== What you have to do ==
Please pull out all of these lines word for word, leaving the pictures out of your answer.

☆ ☆ ☆

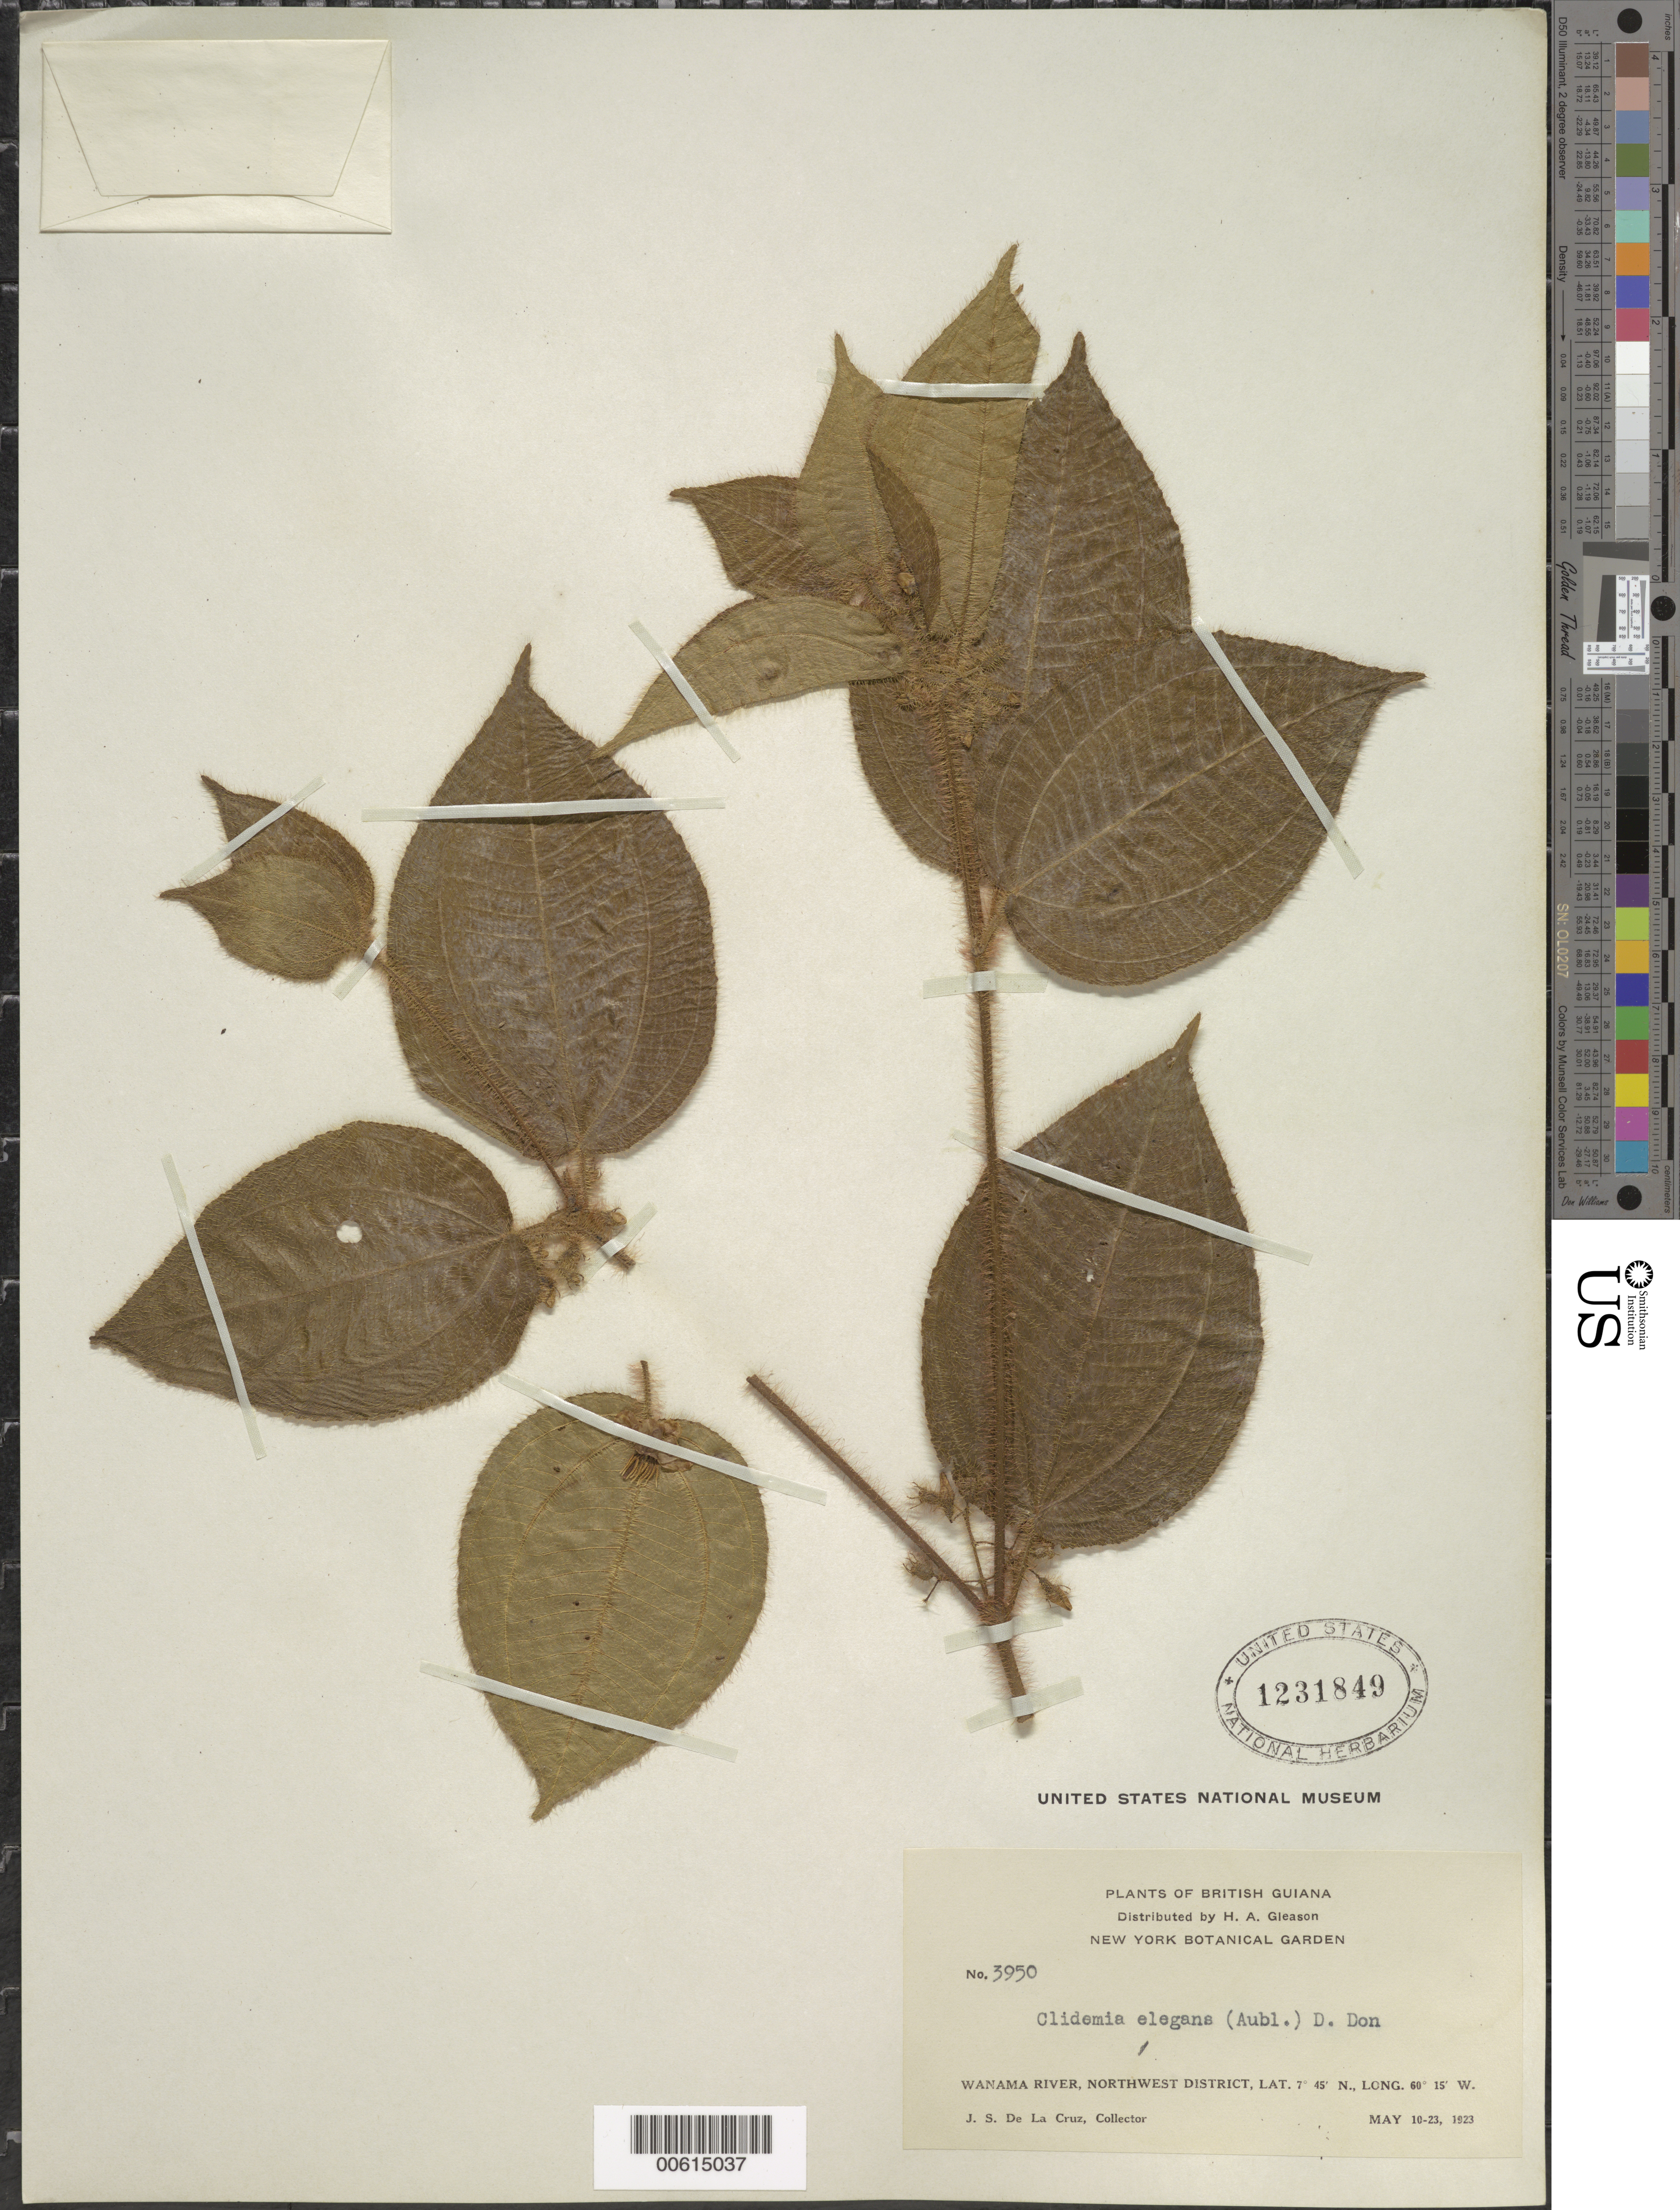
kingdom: Plantae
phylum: Tracheophyta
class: Magnoliopsida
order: Myrtales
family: Melastomataceae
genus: Clidemia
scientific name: Clidemia hirta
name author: (L.) D. Don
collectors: J. S. de la Cruz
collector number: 3950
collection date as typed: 10-May-23 to 23-May-23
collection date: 1923-05-10/1923-05-23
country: Guyana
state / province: Barima-Waini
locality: Wanama R., NW District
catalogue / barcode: US 1231849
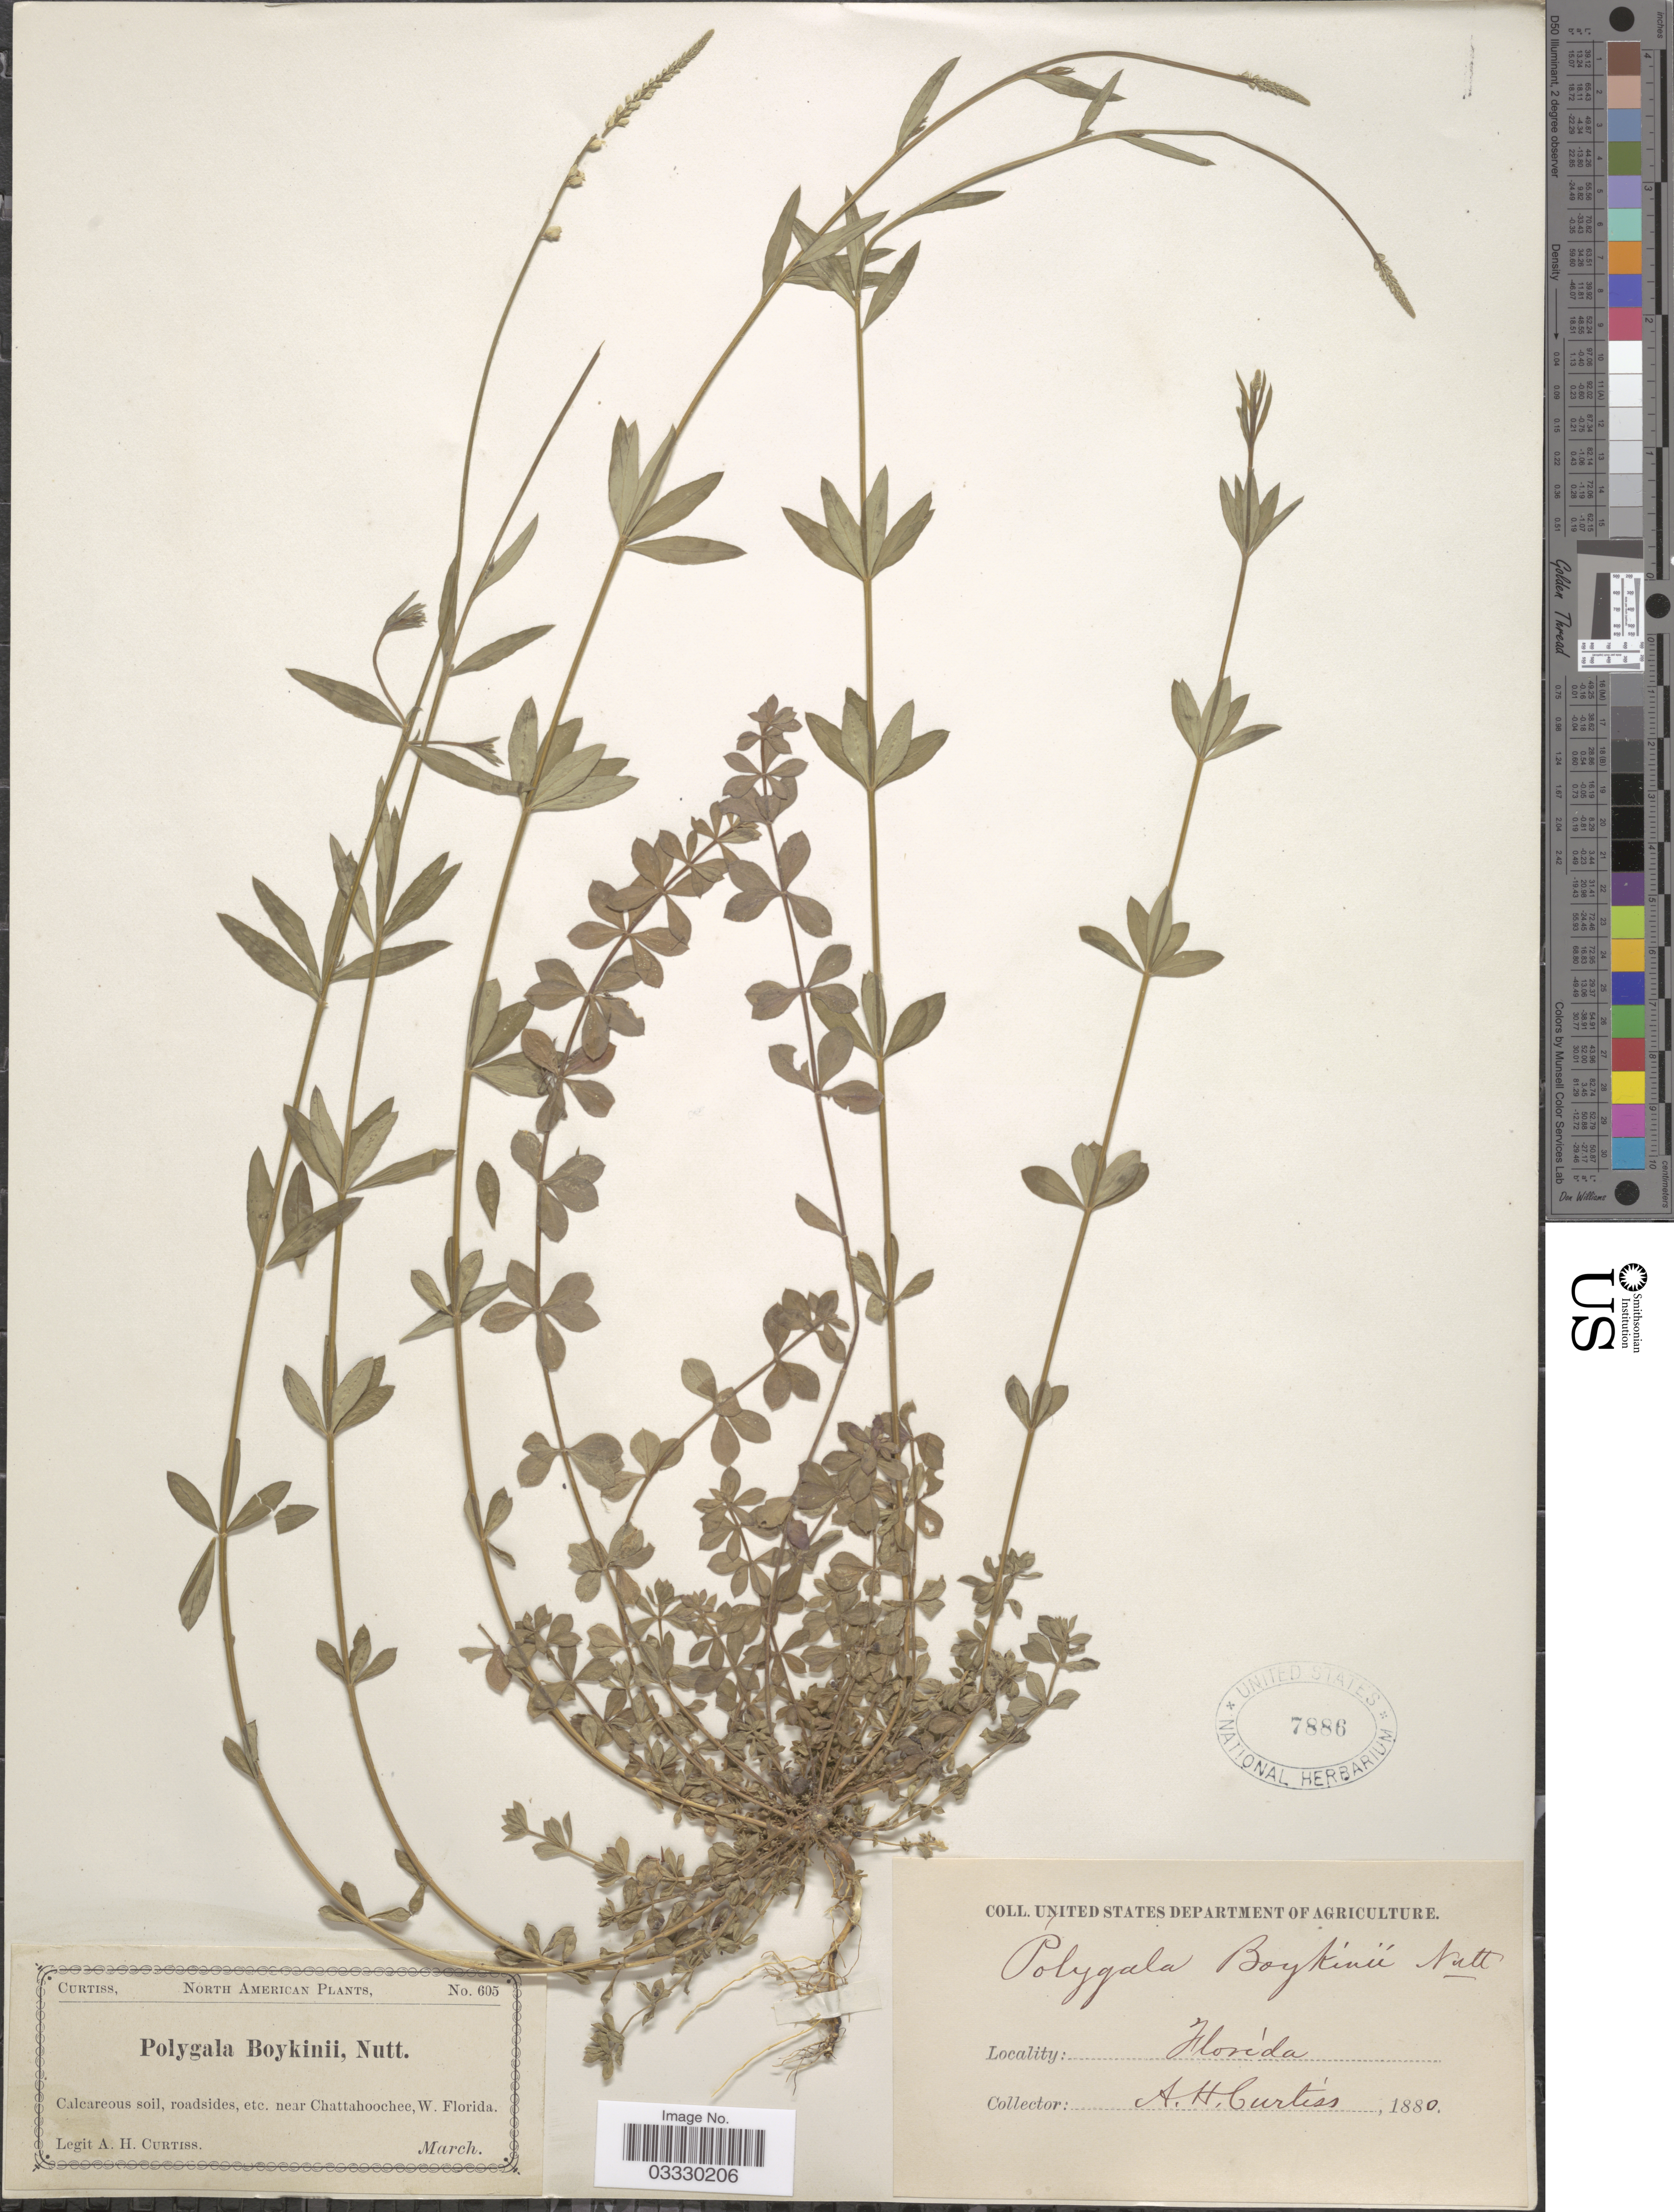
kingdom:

☆ ☆ ☆

== Task result ==
kingdom: Plantae
phylum: Tracheophyta
class: Magnoliopsida
order: Myrtales
family: Melastomataceae
genus: Clidemia
scientific name: Clidemia hirta
name author: (L.) D. Don
collectors: J. S. de la Cruz
collector number: 3950
collection date as typed: 10-May-23 to 23-May-23
collection date: 1923-05-10/1923-05-23
country: Guyana
state / province: Barima-Waini
locality: Wanama R., NW District
catalogue / barcode: US 1231849
kingdom:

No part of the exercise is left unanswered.